Liverpool. Anfield Road. Es ist der späte Abend des 9. Dezembers 2014, als die Spieler des FC Basel einer nach dem andern aus den heiligen Katakomben des Fussballtempels treten. Hinter ihnen das famose 1:1 gegen den FC Liverpool. Weihnachten steht vor der Tür, der Moment also, auf das erste Halbjahr unter Paulo Sousa zurückzublicken.

Was war gut? Was war schlecht? Die Meinungen gehen auseinander, doch in einem Punkt sind sich alle einig: Die Wende kam im letzten Moment. Und zwar an einem Ort, der so gar nichts zu tun hat mit dem, an dem die Basler gerade den grössten Triumph der jüngeren Klubgeschichte bejubeln.

Das Schicksalspiel in Wohlen

Bühnenwechsel. Wohlen. Stadion Niedermatten. Tiefste Fussball-Provinz statt Fussball-Mekka. Ein Rasen, der die Bezeichnung nicht verdient. Nebel. Kälte. Der Gegner? Das Team der Stunde in der Challenge League und bis in die Haarspitzen motiviert. Wohlen-Trainer Ciriaco Sforza damals: «Wann, wenn nicht jetzt können wir den besten Klub der Schweiz schlagen?» Als der FC Basel am 29. Oktober 2014 ins Aargauer Freiamt reist, sind die Bananenschalen ausgelegt, alles ist bereit für eine Cup-Sensation.

Das liegt auch daran, dass Rot-Blau damals alles andere als in der gewohnten Herbstform ist. Im Zentrum der Kritik steht Paulo Sousa. Dem Portugiesen wird viel vorgeworfen: ideenloses Gekicke, exzessives Rotieren, ständige Systemwechsel, mangelhafte Kommunikation mit den Spielern, nicht vorhandene Deutschkenntnisse. Nach gutem Start ist der Punkteschnitt in den letzten fünf Spielen auf 1,6 Punkte pro Partie gesunken.

Sousa spürt das und wirkt vor dem Cup-Achtelfinal in Wohlen sehr angespannt. Er spricht mit ernster Miene, sagt nicht mehr als nötig. Er singt zwar noch das ewige Lied vom «Prozess», doch er sagt auch: «Die nächsten Spiele werden wegweisend für den weiteren Verlauf der Saison.»

Was Sousa nicht sagt, aber auch spürt: Rutscht der FCB in Wohlen aus, dann steht er wohl ohne den Portugiesen wieder auf. Das will in der Führungsetage niemand bestätigen. Doch Sportdirektor Georg Heitz sagt nach dem 1:1 in Liverpool einen Satz, der tief blicken lässt: «Wenn wir in Wohlen ausgeschieden wären, dann wäre es richtig unangenehm geworden.»

Die grosse Erleichterung

Die Anspannung spüren auch die Spieler des FC Wohlen. Joël Geissmann: «In der Halbzeitpause war es extrem laut in ihrer Kabine.» Warum? Wohlen überrollt den FCB in den Anfangsminuten, hat vier Riesenchancen und müsste nach 45 Minuten führen. Doch FCB-Ersatzgoalie Germano Vailati erwischt einen Sahnetag und hält den wankenden Favoriten im Spiel.

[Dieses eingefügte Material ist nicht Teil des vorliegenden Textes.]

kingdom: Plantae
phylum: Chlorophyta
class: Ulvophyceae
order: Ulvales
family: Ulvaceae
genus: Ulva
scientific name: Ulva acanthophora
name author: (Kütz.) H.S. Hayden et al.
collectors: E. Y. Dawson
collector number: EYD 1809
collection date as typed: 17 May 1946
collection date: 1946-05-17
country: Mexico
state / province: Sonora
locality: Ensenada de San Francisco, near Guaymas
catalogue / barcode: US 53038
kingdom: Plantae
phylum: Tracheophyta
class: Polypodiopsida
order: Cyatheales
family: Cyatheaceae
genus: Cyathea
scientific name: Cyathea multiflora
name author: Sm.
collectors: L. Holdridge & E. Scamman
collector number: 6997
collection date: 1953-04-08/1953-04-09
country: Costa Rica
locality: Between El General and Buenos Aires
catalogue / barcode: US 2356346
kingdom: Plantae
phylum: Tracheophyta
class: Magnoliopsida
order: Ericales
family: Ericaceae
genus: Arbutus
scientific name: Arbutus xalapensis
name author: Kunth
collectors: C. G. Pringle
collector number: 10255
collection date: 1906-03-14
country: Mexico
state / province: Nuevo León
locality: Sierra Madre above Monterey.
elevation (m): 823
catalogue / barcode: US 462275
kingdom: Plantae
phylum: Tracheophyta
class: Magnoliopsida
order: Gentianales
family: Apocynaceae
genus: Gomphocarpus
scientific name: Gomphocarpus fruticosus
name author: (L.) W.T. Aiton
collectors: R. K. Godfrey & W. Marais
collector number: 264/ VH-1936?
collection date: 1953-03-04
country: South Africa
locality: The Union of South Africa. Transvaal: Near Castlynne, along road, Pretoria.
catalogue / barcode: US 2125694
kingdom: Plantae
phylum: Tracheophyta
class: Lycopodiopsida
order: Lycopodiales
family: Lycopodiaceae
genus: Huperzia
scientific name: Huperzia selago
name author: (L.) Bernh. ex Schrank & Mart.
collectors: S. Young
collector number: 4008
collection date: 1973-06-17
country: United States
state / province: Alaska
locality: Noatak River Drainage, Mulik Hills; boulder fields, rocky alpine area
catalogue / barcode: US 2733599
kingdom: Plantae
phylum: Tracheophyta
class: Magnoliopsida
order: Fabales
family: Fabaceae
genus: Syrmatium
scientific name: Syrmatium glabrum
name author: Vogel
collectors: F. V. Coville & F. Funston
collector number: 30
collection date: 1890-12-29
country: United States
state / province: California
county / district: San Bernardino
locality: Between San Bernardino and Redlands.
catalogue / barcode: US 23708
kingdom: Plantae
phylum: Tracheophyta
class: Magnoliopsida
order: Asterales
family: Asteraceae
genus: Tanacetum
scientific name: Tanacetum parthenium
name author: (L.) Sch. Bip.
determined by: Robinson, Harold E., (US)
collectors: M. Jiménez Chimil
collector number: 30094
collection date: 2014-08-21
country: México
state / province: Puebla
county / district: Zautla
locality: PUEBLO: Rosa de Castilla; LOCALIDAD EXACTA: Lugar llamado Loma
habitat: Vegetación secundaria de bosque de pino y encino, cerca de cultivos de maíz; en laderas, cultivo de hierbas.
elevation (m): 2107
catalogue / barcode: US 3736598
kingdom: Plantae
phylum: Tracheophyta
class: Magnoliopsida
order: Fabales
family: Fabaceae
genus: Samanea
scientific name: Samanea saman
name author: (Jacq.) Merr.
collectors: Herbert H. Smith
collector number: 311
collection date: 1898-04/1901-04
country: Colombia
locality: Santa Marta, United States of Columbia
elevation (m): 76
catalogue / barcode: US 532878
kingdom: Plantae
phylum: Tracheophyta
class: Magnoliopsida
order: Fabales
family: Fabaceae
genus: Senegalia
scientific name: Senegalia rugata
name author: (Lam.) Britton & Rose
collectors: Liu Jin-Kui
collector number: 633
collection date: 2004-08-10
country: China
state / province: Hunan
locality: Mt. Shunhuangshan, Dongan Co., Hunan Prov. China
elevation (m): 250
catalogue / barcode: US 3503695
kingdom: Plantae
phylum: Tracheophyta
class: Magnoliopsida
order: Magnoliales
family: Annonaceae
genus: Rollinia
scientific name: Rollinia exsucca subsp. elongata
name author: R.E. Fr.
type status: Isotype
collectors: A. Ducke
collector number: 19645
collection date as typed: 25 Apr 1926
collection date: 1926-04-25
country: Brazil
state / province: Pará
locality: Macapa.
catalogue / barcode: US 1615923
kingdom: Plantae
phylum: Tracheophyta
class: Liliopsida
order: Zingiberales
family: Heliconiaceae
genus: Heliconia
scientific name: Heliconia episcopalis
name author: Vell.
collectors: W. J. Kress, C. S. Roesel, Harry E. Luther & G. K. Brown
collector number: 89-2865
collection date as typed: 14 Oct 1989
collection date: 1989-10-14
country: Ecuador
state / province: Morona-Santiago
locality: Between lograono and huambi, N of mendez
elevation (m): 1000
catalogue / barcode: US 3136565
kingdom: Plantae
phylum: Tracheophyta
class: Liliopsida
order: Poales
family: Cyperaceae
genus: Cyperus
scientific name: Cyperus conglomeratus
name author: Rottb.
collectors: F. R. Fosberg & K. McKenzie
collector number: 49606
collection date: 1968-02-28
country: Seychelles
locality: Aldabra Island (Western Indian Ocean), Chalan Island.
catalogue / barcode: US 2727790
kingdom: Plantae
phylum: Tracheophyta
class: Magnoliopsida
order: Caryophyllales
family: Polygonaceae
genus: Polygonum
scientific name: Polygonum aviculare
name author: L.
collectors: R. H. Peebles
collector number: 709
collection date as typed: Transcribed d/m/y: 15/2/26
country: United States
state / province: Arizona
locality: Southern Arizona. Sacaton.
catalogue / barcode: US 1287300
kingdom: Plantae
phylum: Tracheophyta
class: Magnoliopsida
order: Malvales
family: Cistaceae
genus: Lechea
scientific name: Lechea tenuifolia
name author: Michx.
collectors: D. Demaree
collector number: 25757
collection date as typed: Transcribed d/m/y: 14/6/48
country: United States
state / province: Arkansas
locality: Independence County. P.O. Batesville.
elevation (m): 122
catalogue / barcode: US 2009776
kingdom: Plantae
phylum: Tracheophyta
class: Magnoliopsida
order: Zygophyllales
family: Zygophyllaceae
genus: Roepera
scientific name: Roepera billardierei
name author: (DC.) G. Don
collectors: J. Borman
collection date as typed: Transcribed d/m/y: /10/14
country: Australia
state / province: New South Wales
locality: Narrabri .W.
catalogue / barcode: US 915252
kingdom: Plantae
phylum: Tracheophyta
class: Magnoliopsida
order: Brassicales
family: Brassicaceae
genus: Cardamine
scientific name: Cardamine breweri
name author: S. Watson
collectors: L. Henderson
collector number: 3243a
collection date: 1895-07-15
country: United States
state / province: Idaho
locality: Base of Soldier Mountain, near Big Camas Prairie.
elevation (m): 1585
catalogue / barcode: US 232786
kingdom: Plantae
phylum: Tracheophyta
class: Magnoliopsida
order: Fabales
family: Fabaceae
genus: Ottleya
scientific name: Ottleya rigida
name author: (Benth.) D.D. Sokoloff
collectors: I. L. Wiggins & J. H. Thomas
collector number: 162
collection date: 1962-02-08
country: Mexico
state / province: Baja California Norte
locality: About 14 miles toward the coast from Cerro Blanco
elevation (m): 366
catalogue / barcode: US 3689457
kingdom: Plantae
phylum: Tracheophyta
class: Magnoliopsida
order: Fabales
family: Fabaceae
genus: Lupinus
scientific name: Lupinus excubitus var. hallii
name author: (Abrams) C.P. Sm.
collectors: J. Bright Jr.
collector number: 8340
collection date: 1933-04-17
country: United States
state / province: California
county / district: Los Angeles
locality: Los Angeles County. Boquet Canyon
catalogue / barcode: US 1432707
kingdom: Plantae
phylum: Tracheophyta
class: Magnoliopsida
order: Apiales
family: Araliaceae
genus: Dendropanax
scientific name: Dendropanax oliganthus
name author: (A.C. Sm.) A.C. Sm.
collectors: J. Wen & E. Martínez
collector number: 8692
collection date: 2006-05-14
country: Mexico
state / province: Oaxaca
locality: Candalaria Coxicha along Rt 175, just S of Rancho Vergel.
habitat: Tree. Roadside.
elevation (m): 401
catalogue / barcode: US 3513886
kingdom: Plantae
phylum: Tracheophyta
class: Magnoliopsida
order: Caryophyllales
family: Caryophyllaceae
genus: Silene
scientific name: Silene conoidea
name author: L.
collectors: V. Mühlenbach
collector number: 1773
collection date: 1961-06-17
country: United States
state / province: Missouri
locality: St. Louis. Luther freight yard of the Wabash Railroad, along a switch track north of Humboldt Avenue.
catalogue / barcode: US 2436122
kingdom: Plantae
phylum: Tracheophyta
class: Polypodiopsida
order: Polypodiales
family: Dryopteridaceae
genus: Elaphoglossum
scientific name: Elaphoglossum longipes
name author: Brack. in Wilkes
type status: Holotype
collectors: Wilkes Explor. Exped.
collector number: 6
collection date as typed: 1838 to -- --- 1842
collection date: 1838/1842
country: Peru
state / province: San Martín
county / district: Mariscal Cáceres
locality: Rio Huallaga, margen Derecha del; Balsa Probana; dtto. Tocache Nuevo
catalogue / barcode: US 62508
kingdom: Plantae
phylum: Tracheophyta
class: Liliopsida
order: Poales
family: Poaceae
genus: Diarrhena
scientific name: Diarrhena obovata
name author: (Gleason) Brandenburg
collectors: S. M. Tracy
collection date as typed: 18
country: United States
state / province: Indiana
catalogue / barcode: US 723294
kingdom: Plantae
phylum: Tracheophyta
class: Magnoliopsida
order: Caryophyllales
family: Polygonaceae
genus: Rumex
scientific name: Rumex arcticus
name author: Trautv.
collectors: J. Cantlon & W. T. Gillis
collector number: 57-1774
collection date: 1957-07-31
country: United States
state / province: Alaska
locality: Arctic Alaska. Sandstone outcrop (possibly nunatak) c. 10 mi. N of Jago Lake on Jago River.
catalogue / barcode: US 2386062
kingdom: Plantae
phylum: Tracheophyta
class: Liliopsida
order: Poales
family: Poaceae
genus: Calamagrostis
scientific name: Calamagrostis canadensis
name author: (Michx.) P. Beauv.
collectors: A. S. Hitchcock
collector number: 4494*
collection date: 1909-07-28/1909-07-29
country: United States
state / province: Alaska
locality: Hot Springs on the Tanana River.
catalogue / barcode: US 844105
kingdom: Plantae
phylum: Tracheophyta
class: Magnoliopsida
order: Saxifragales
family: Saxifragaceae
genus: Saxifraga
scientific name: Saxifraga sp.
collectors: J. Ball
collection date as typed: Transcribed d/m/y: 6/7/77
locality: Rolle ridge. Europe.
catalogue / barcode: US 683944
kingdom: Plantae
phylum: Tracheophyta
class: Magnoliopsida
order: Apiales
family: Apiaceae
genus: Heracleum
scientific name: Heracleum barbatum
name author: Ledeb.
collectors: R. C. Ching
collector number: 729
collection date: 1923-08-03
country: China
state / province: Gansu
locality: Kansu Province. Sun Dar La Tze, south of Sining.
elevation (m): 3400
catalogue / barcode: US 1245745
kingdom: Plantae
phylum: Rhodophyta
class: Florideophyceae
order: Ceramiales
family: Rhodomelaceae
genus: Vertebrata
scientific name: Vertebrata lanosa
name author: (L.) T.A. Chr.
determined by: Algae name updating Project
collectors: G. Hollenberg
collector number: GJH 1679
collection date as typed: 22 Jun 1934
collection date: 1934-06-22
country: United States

Noch verrückter: Vorne retten zwei Spieler den Kopf des Trainers, mit denen Sousa sonst während der ganzen Saison nichts anzufangen weiss: Giovanni Sio und Yoichiro Kakitani sorgen mit ihren Toren für die sehr schmeichelhafte 2:1-Pausenführung – Endresultat 3:1.

Nach dem Schlusspfiff lehnt Sousa an einer Wand im engen Kabinentrakt. Er lächelt, tätschelt seinen Spielern die Wange und ballt immer wieder die Faust. Erleichterung pur.

Sieben Tage später: Sousa blickt auf eine Königswoche zurück: Sieg im Cup gegen Wohlen, Sieg in der Super League gegen GC (2:0), Sieg in der Champions League gegen Ludogorez (4:0). Und vor allem: In dieser Phase legt sich Sousa endlich auf ein personelles Gerüst und ein System fest. Die Erfolgswelle trägt Rot-Blau zur Geschichtsstunde an der Anfield Road und schliesslich zum sechsten Meistertitel in Serie.